[Records drawn from a dataset]
------------------------
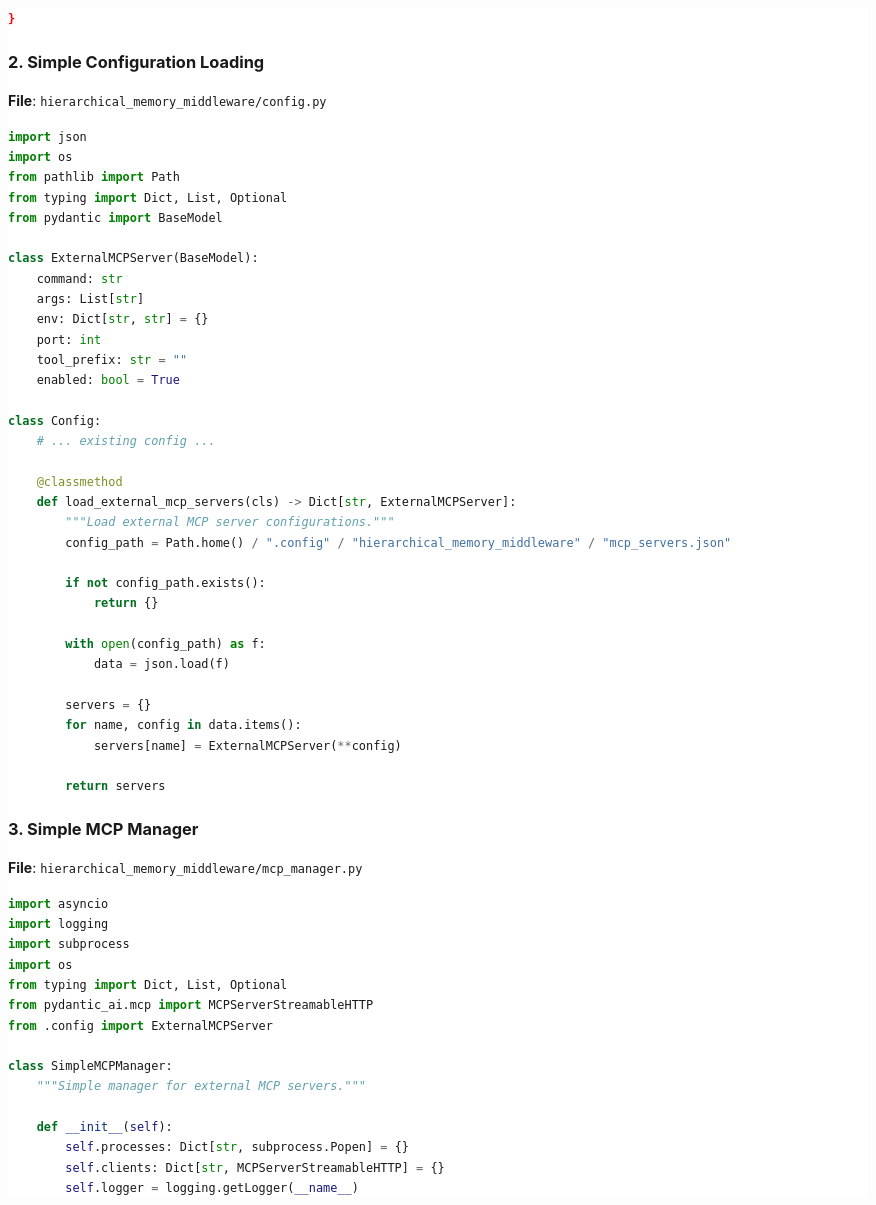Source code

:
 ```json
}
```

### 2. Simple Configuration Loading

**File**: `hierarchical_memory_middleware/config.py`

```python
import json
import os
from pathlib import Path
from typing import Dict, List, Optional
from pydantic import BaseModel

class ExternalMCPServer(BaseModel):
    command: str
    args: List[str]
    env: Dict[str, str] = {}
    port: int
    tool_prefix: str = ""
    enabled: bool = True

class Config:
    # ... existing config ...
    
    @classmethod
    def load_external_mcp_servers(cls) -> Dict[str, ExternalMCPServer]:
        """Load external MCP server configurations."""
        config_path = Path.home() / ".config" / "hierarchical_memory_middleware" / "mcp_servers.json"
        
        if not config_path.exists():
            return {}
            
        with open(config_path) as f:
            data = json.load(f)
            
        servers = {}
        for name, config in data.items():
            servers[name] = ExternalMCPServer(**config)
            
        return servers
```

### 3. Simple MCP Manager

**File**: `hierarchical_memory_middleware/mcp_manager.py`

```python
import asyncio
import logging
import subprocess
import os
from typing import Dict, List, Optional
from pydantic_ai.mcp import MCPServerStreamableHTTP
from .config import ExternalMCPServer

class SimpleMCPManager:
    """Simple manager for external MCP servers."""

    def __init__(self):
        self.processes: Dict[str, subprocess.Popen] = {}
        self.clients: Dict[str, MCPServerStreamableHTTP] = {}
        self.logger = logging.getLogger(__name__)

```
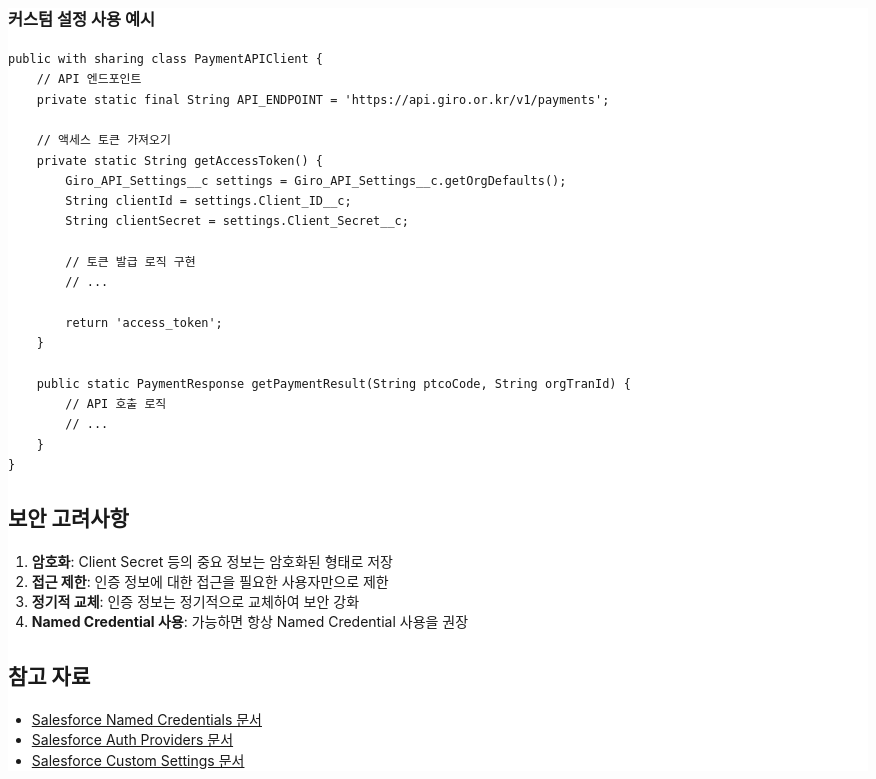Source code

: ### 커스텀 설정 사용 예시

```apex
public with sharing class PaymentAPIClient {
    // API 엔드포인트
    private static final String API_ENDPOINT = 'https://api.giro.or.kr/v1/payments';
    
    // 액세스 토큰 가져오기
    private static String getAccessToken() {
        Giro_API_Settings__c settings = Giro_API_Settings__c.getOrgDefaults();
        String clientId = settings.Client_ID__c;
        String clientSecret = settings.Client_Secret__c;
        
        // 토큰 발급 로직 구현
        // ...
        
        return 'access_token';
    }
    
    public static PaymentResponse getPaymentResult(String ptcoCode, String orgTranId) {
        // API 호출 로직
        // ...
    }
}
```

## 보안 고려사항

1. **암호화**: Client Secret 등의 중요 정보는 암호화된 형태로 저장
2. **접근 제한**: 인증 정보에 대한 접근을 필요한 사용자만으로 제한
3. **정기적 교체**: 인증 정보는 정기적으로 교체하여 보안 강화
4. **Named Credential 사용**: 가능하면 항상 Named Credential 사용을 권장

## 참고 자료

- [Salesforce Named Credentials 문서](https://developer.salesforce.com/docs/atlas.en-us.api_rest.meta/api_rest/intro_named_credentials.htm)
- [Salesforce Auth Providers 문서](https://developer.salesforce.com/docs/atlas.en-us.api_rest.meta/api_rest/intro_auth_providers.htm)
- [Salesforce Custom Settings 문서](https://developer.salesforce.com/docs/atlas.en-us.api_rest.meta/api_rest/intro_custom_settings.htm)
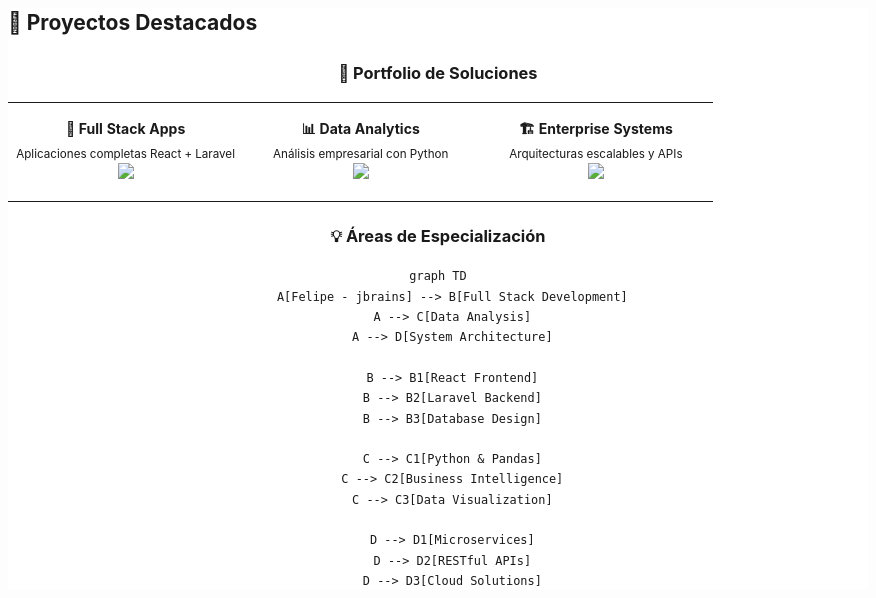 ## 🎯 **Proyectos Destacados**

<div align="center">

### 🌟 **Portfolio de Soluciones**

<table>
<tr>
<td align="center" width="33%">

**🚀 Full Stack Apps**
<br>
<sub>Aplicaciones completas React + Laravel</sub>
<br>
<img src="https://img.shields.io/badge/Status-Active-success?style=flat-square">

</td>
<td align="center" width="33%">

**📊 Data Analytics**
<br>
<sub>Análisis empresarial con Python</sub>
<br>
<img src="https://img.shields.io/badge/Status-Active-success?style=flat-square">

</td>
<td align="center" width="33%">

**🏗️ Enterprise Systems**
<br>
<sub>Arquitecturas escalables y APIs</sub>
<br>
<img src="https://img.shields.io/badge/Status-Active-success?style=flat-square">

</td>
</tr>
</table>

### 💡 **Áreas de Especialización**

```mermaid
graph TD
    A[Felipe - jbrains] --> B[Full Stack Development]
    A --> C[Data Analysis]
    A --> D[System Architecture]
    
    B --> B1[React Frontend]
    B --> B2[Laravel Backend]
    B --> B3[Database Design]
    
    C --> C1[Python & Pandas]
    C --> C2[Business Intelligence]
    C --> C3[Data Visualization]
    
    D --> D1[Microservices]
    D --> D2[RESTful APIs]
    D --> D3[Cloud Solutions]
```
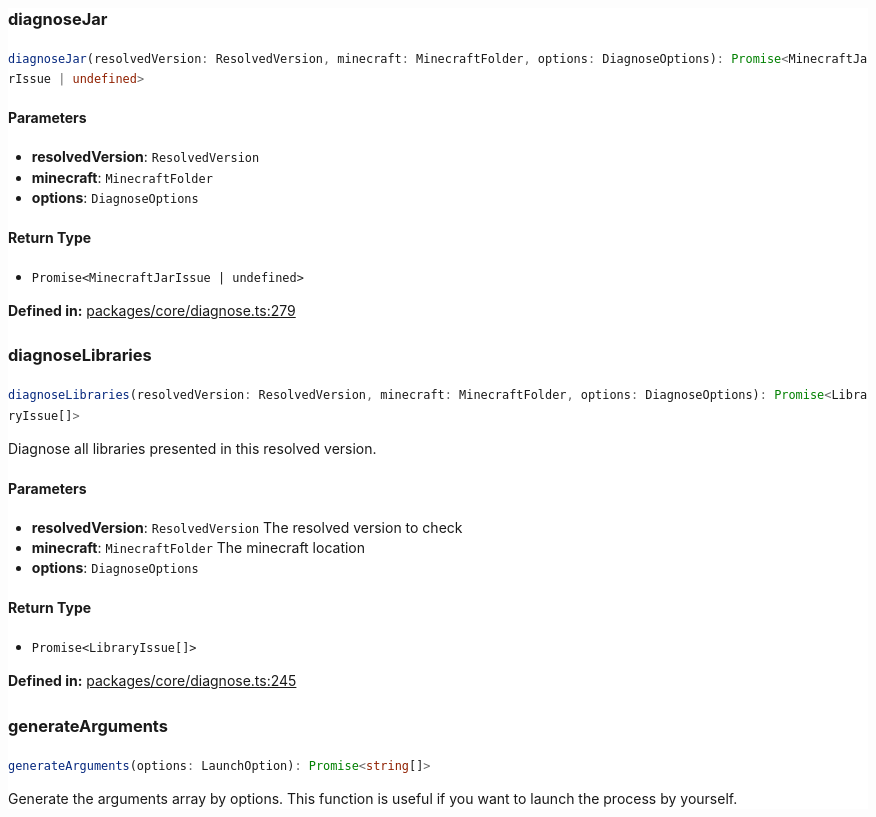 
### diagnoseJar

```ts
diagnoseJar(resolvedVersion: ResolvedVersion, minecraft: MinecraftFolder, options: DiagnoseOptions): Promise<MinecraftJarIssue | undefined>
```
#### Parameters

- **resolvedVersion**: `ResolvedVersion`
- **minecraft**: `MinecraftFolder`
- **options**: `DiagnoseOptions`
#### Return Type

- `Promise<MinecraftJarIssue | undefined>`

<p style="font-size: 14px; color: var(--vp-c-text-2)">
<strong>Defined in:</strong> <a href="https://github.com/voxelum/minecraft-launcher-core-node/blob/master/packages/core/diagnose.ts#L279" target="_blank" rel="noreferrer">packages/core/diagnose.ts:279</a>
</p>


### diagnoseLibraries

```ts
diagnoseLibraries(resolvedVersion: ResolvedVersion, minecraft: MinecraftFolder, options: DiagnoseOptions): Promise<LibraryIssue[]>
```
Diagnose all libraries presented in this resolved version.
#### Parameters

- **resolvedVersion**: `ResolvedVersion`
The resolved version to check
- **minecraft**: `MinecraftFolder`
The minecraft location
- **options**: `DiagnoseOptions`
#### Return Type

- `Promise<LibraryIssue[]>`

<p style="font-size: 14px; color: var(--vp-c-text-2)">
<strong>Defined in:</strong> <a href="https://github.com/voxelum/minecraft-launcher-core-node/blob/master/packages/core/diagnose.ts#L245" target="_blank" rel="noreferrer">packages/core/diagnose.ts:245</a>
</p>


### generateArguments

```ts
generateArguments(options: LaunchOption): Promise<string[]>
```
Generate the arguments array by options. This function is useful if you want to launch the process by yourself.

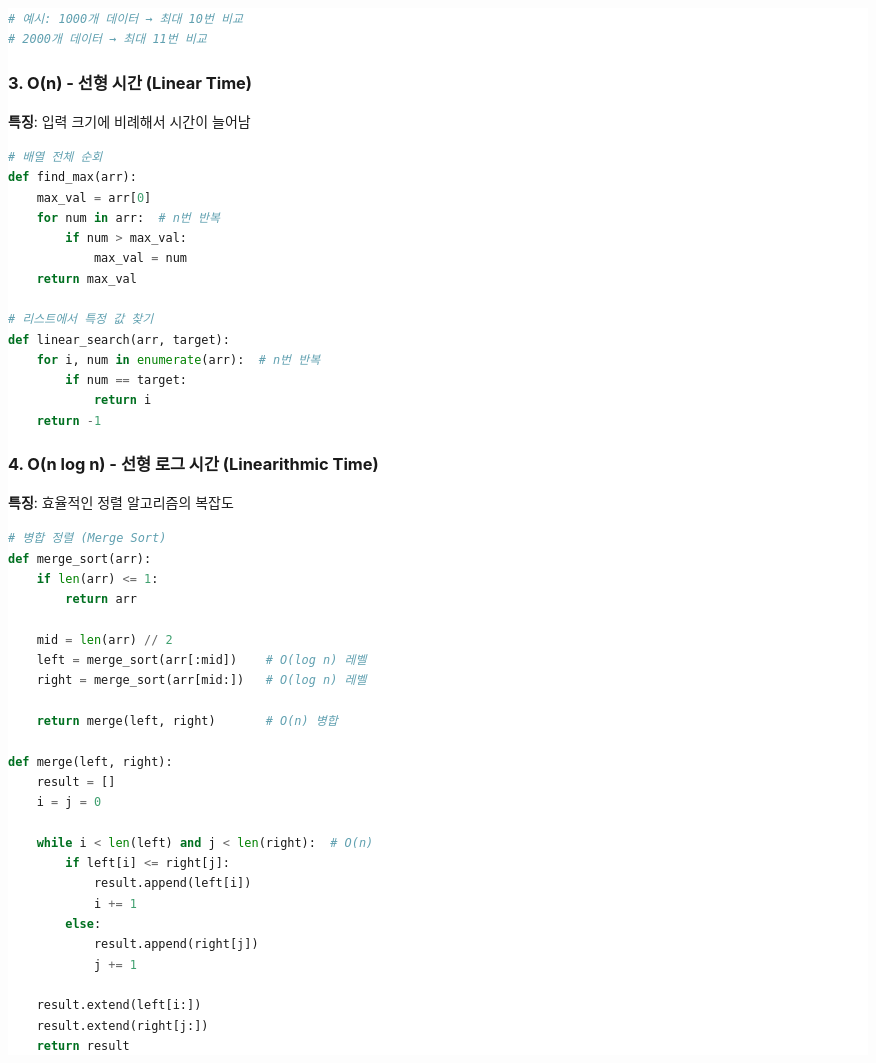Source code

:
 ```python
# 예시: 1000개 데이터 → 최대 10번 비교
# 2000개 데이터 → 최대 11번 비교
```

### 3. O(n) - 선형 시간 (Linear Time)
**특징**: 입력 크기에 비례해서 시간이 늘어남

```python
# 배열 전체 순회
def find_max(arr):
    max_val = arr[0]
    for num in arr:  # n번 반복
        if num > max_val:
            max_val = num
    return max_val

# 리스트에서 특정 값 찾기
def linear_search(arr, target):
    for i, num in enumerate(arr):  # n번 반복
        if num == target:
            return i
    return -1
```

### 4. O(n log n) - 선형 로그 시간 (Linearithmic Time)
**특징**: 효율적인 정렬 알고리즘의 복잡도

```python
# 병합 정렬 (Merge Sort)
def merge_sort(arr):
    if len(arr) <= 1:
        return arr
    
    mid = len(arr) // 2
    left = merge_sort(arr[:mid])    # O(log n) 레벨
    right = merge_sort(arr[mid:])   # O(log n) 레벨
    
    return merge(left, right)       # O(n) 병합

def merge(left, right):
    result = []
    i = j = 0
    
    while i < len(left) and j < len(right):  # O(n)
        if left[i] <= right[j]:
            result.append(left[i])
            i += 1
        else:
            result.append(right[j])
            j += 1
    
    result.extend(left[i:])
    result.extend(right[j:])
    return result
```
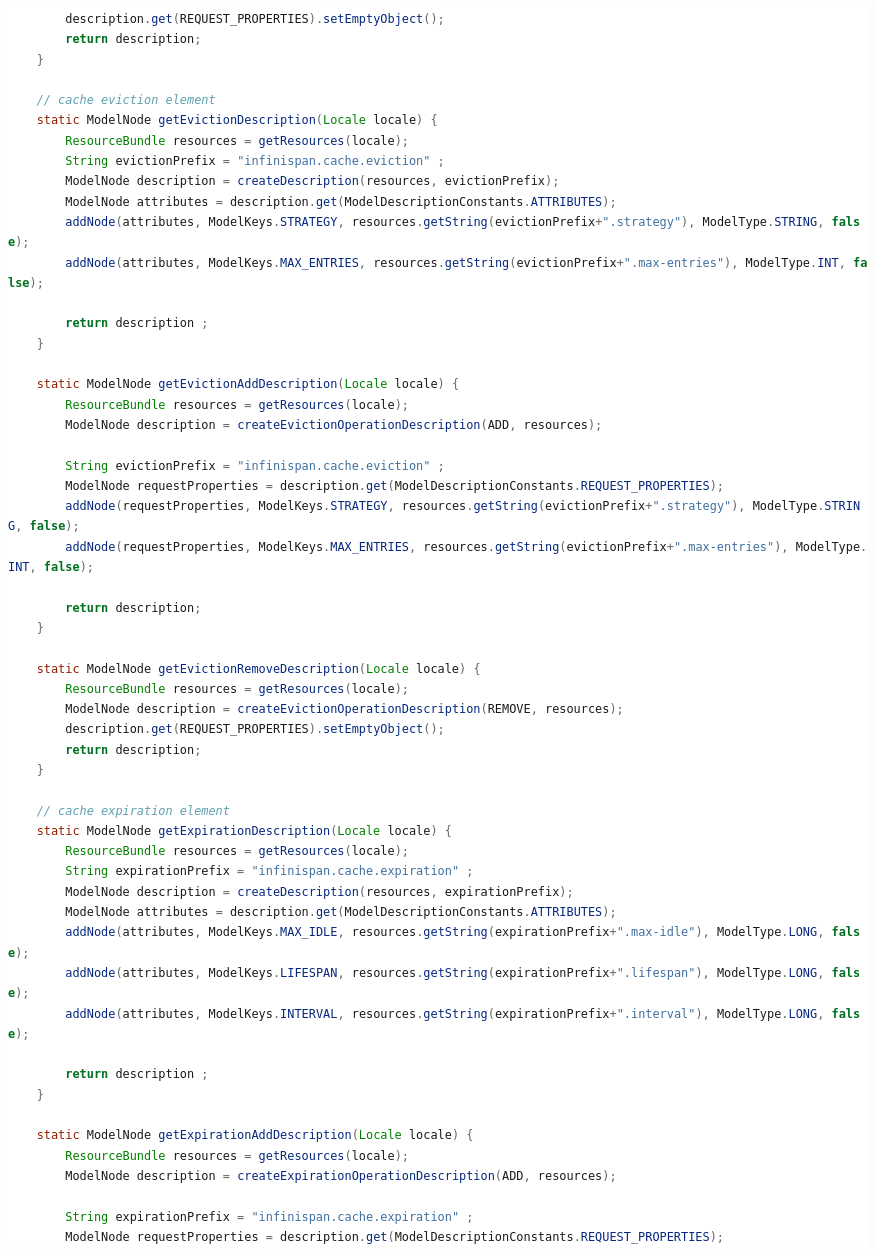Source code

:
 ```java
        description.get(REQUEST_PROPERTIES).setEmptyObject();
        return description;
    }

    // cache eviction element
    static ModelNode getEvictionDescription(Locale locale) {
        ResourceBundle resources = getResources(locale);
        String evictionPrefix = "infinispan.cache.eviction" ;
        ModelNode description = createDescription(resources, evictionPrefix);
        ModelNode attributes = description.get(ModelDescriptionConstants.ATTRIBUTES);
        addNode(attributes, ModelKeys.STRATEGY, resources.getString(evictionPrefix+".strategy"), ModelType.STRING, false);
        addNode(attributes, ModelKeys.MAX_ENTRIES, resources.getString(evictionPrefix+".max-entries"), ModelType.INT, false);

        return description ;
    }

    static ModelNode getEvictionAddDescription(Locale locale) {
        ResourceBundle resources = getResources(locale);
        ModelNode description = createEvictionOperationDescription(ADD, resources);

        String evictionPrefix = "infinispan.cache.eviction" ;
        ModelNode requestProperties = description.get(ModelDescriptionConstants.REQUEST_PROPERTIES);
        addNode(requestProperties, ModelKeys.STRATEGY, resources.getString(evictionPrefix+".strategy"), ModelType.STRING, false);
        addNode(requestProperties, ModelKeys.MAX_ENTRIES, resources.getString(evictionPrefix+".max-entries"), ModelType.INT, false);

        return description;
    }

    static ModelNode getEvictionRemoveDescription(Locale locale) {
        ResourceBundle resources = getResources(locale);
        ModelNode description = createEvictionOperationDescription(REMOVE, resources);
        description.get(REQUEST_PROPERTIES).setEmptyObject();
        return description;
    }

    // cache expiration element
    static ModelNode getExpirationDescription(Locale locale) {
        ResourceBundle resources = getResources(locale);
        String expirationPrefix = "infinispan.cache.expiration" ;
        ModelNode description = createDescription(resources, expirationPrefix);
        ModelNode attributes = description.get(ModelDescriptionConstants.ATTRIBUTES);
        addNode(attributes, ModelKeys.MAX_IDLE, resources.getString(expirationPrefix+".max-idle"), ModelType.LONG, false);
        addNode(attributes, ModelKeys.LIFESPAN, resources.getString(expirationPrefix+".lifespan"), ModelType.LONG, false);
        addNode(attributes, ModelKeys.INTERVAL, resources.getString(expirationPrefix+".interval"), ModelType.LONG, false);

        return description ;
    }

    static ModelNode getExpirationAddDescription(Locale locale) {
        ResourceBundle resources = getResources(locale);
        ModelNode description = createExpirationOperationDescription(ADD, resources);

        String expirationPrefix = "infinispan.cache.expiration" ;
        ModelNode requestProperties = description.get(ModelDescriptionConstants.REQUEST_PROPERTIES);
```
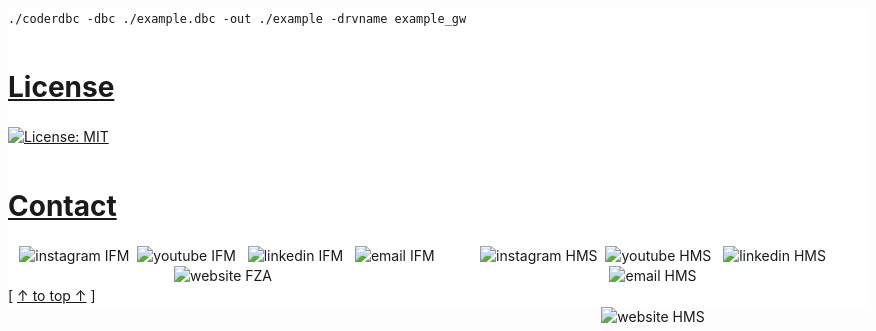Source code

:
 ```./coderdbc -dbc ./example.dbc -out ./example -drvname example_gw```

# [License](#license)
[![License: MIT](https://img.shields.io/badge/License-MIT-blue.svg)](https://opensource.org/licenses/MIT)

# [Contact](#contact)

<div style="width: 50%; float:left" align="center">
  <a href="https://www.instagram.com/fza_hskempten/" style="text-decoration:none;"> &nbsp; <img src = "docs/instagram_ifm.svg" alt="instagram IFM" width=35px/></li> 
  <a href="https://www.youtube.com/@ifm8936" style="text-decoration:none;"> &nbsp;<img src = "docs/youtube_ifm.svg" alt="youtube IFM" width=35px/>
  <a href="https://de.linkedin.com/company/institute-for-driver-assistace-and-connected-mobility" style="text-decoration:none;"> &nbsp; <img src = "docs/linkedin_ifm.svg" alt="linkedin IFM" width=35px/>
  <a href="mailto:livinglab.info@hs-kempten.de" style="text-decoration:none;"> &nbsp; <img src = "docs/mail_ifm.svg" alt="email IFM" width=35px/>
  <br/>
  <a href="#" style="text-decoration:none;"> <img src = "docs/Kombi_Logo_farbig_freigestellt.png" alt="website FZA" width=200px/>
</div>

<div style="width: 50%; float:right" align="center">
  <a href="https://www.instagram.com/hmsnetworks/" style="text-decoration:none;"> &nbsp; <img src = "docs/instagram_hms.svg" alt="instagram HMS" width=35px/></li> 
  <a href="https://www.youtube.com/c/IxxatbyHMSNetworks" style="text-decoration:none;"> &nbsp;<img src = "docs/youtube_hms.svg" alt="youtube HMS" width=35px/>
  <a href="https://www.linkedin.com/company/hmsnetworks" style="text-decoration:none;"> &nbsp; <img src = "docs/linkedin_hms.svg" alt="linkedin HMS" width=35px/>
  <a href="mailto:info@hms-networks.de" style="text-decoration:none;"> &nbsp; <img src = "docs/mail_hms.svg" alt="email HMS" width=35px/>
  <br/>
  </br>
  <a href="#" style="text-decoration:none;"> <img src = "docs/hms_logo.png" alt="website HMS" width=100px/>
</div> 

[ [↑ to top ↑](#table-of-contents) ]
------------------------
Task directions> In the entries above, copy each line that contains the string "github".

Answer space>
<strong>Defined in:</strong> <a href="https://github.com/voxelum/minecraft-launcher-core-node/blob/master/packages/core/diagnose.ts#L279" target="_blank" rel="noreferrer">packages/core/diagnose.ts:279</a>
<strong>Defined in:</strong> <a href="https://github.com/voxelum/minecraft-launcher-core-node/blob/master/packages/core/diagnose.ts#L245" target="_blank" rel="noreferrer">packages/core/diagnose.ts:245</a>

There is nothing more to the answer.